_Directions for this task_
List the lines of this listing that hold the word "Tumor".

_Data for the task_
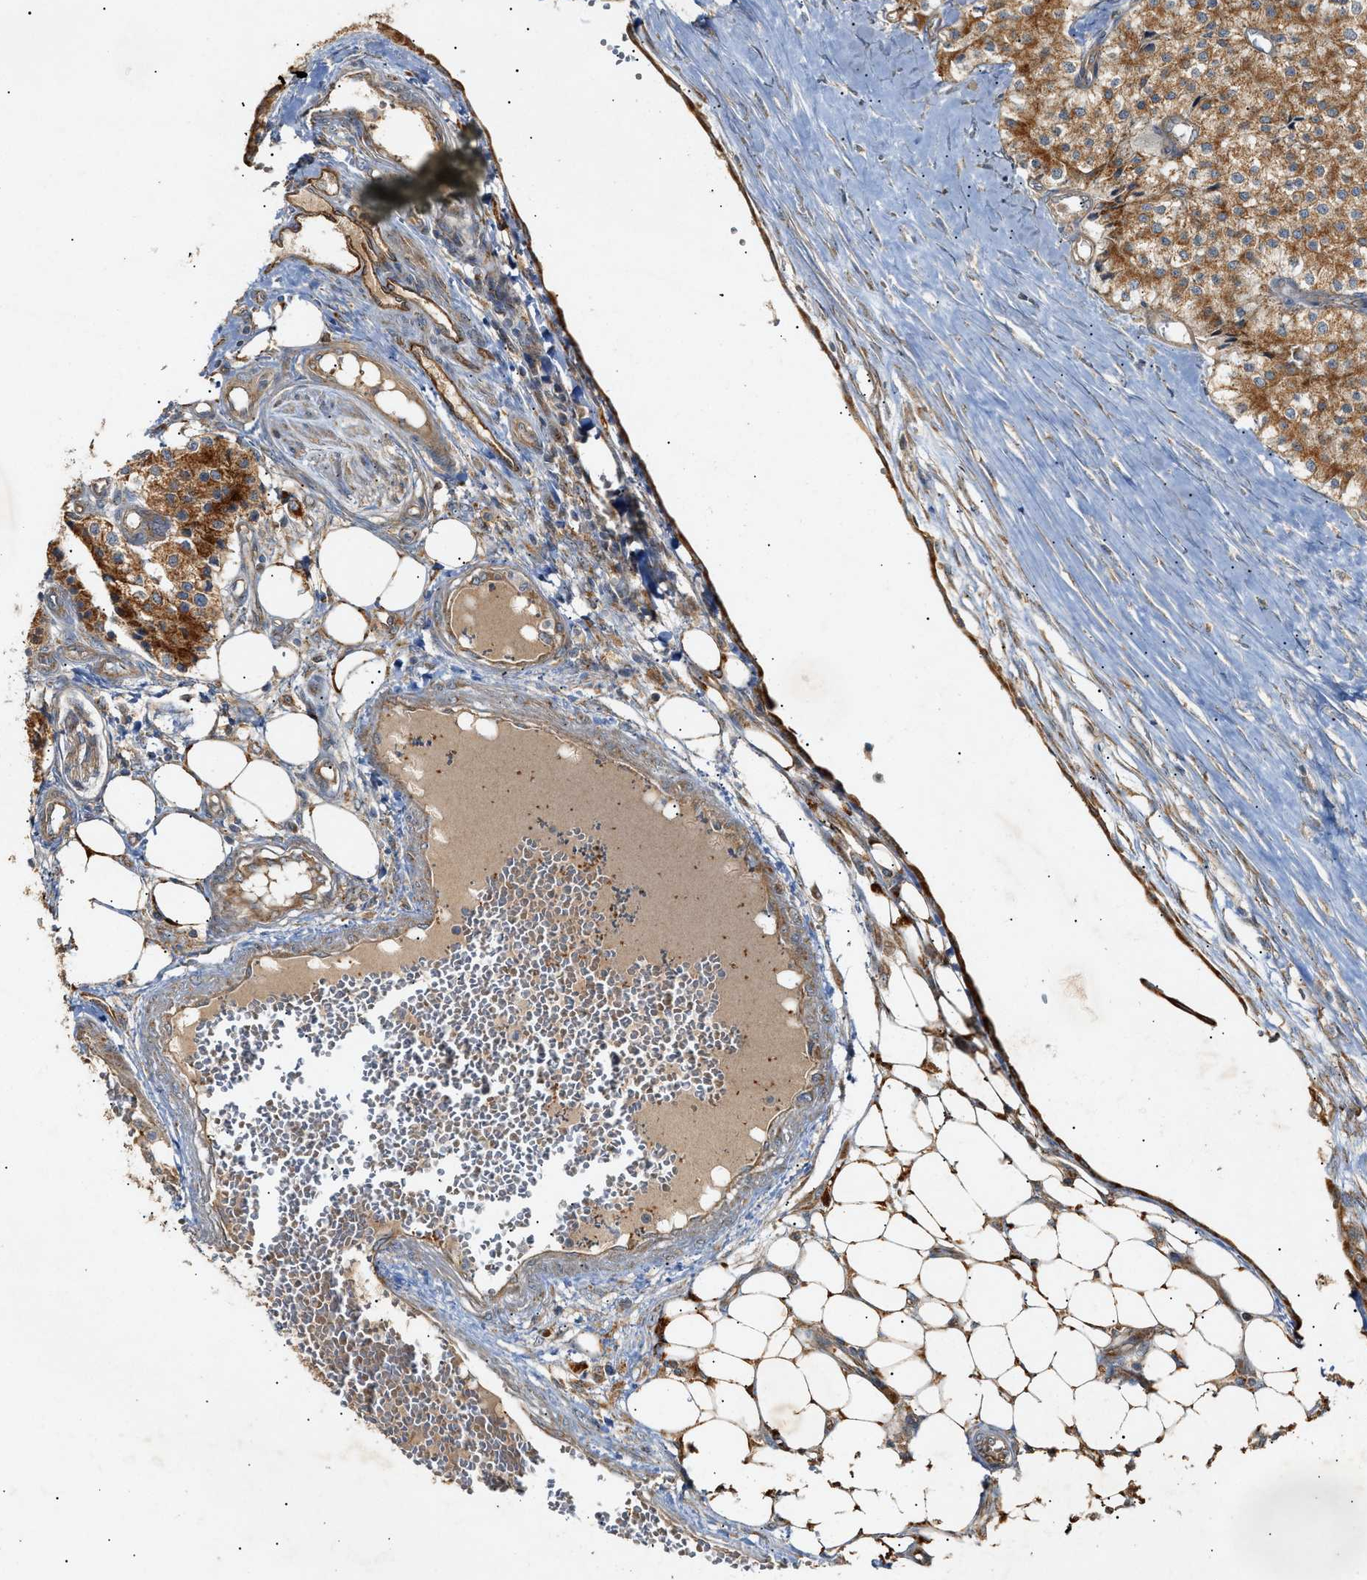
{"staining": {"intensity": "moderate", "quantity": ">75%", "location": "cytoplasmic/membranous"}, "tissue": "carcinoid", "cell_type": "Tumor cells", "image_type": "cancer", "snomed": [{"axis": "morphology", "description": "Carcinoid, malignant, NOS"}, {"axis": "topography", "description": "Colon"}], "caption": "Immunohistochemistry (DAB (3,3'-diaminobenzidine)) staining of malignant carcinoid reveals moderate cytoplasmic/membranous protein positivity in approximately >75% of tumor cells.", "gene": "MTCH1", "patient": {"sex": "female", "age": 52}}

==

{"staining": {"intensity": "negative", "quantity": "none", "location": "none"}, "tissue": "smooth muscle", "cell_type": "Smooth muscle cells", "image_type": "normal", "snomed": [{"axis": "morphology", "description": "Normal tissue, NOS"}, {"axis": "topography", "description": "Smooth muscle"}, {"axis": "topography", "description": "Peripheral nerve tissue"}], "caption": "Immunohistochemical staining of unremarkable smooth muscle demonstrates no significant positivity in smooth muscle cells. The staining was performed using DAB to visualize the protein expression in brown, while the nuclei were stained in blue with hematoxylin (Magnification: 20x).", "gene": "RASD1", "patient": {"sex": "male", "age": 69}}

* * *

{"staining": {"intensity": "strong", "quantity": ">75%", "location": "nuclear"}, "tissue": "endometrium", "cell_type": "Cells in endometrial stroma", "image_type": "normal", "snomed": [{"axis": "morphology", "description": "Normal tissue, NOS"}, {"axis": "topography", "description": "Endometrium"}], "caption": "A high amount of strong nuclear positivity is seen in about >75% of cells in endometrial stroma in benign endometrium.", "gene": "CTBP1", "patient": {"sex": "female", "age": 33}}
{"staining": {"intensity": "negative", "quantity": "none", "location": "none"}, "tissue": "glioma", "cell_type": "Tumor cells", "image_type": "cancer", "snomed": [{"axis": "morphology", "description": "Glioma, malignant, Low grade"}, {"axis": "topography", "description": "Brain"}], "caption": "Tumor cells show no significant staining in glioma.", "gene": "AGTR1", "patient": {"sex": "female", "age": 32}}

_Answer to this problem_
{"staining": {"intensity": "moderate", "quantity": ">75%", "location": "cytoplasmic/membranous"}, "tissue": "carcinoid", "cell_type": "Tumor cells", "image_type": "cancer", "snomed": [{"axis": "morphology", "description": "Carcinoid, malignant, NOS"}, {"axis": "topography", "description": "Colon"}], "caption": "Immunohistochemistry (DAB (3,3'-diaminobenzidine)) staining of malignant carcinoid reveals moderate cytoplasmic/membranous protein positivity in approximately >75% of tumor cells.", "gene": "MTCH1", "patient": {"sex": "female", "age": 52}}
{"staining": {"intensity": "negative", "quantity": "none", "location": "none"}, "tissue": "glioma", "cell_type": "Tumor cells", "image_type": "cancer", "snomed": [{"axis": "morphology", "description": "Glioma, malignant, Low grade"}, {"axis": "topography", "description": "Brain"}], "caption": "Tumor cells show no significant staining in glioma.", "gene": "AGTR1", "patient": {"sex": "female", "age": 32}}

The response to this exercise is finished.